*Exercise prompt*
While copying the entries exactly, leave out each picture they contain.

*Dataset records*
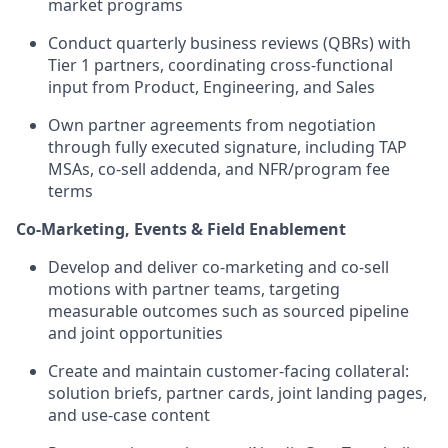
market programs
Conduct quarterly business reviews (QBRs) with
Tier 1 partners, coordinating cross-functional
input from Product, Engineering, and Sales
Own partner agreements from negotiation
through fully executed signature, including TAP
MSAs, co-sell addenda, and NFR/program fee
terms
Co-Marketing, Events & Field Enablement
Develop and deliver co-marketing and co-sell
motions with partner teams, targeting
measurable outcomes such as sourced pipeline
and joint opportunities
Create and maintain customer-facing collateral:
solution briefs, partner cards, joint landing pages,
and use-case content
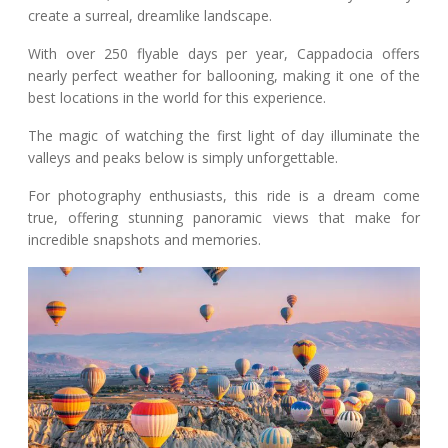
create a surreal, dreamlike landscape.
With over 250 flyable days per year, Cappadocia offers
nearly perfect weather for ballooning, making it one of the
best locations in the world for this experience.
The magic of watching the first light of day illuminate the
valleys and peaks below is simply unforgettable.
For photography enthusiasts, this ride is a dream come
true, offering stunning panoramic views that make for
incredible snapshots and memories.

*Result below*
market programs
Conduct quarterly business reviews (QBRs) with
Tier 1 partners, coordinating cross-functional
input from Product, Engineering, and Sales
Own partner agreements from negotiation
through fully executed signature, including TAP
MSAs, co-sell addenda, and NFR/program fee
terms
Co-Marketing, Events & Field Enablement
Develop and deliver co-marketing and co-sell
motions with partner teams, targeting
measurable outcomes such as sourced pipeline
and joint opportunities
Create and maintain customer-facing collateral:
solution briefs, partner cards, joint landing pages,
and use-case content
create a surreal, dreamlike landscape.
With over 250 flyable days per year, Cappadocia offers
nearly perfect weather for ballooning, making it one of the
best locations in the world for this experience.
The magic of watching the first light of day illuminate the
valleys and peaks below is simply unforgettable.
For photography enthusiasts, this ride is a dream come
true, offering stunning panoramic views that make for
incredible snapshots and memories.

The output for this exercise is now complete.